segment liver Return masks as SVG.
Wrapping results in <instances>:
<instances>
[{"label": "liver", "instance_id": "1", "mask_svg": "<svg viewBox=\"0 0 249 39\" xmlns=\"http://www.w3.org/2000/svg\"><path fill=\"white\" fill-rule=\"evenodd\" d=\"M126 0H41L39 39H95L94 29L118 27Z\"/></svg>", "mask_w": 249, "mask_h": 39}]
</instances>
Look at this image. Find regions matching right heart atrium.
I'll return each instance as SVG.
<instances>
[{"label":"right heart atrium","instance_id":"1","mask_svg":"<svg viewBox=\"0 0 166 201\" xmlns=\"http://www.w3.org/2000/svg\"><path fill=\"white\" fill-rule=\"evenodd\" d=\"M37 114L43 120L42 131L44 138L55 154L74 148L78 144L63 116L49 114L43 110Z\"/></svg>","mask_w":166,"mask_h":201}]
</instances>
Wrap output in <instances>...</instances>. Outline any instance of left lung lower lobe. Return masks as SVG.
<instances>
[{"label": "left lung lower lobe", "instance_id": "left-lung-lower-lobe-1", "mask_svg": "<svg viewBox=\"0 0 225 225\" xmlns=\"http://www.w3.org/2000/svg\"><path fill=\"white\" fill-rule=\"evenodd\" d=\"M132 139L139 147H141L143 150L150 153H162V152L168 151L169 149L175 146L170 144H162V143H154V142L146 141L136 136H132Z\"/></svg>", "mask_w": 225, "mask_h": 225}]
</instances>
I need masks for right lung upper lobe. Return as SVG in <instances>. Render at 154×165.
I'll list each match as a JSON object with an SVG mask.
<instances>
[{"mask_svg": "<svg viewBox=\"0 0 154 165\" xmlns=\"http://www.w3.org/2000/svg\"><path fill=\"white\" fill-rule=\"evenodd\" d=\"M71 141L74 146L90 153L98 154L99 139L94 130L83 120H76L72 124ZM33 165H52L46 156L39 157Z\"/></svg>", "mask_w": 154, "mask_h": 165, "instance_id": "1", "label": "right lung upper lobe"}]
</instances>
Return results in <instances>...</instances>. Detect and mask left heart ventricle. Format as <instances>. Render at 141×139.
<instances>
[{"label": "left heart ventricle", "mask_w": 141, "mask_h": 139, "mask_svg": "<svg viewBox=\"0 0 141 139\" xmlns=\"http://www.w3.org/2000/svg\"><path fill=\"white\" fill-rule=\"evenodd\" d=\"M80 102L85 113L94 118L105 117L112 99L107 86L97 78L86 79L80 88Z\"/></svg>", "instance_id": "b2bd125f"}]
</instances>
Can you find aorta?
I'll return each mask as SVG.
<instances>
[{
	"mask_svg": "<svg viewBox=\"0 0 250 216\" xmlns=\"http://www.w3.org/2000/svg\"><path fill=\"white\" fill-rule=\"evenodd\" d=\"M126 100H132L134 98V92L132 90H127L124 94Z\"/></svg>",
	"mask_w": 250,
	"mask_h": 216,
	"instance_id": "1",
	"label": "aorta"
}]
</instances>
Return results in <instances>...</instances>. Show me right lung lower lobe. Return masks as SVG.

**WHAT IS ASKED**: Could you write out all of the records above, word for word and character for character, changing nothing?

**ANSWER TO THIS PROBLEM**:
segment liver Return masks as SVG.
Wrapping results in <instances>:
<instances>
[{"label": "liver", "instance_id": "1", "mask_svg": "<svg viewBox=\"0 0 249 39\" xmlns=\"http://www.w3.org/2000/svg\"><path fill=\"white\" fill-rule=\"evenodd\" d=\"M126 0H41L39 39H95L94 29L118 27Z\"/></svg>", "mask_w": 249, "mask_h": 39}]
</instances>
Look at this image. Find regions matching right heart atrium.
I'll return each instance as SVG.
<instances>
[{"label":"right heart atrium","instance_id":"1","mask_svg":"<svg viewBox=\"0 0 166 201\" xmlns=\"http://www.w3.org/2000/svg\"><path fill=\"white\" fill-rule=\"evenodd\" d=\"M37 114L43 120L42 131L44 138L55 154L74 148L78 144L63 116L49 114L43 110Z\"/></svg>","mask_w":166,"mask_h":201}]
</instances>
Wrap output in <instances>...</instances>. Outline any instance of left lung lower lobe. Return masks as SVG.
<instances>
[{"label": "left lung lower lobe", "instance_id": "left-lung-lower-lobe-1", "mask_svg": "<svg viewBox=\"0 0 225 225\" xmlns=\"http://www.w3.org/2000/svg\"><path fill=\"white\" fill-rule=\"evenodd\" d=\"M132 139L139 147H141L143 150L150 153H162V152L168 151L169 149L175 146L170 144H162V143H154V142L146 141L136 136H132Z\"/></svg>", "mask_w": 225, "mask_h": 225}]
</instances>
I need masks for right lung upper lobe. Return as SVG in <instances>. Render at 154×165.
I'll list each match as a JSON object with an SVG mask.
<instances>
[{"mask_svg": "<svg viewBox=\"0 0 154 165\" xmlns=\"http://www.w3.org/2000/svg\"><path fill=\"white\" fill-rule=\"evenodd\" d=\"M71 141L74 146L90 153L98 154L99 139L94 130L83 120H76L72 124ZM33 165H52L46 156L39 157Z\"/></svg>", "mask_w": 154, "mask_h": 165, "instance_id": "1", "label": "right lung upper lobe"}]
</instances>
Return results in <instances>...</instances>. Detect and mask left heart ventricle. Format as <instances>. Render at 141×139.
<instances>
[{"label": "left heart ventricle", "mask_w": 141, "mask_h": 139, "mask_svg": "<svg viewBox=\"0 0 141 139\" xmlns=\"http://www.w3.org/2000/svg\"><path fill=\"white\" fill-rule=\"evenodd\" d=\"M80 102L85 113L94 118L105 117L112 99L107 86L97 78L86 79L80 88Z\"/></svg>", "instance_id": "b2bd125f"}]
</instances>
Can you find aorta?
I'll return each mask as SVG.
<instances>
[{
	"mask_svg": "<svg viewBox=\"0 0 250 216\" xmlns=\"http://www.w3.org/2000/svg\"><path fill=\"white\" fill-rule=\"evenodd\" d=\"M126 100H132L134 98V92L132 90H127L124 94Z\"/></svg>",
	"mask_w": 250,
	"mask_h": 216,
	"instance_id": "1",
	"label": "aorta"
}]
</instances>
Return results in <instances>...</instances>. Show me right lung lower lobe. Return masks as SVG.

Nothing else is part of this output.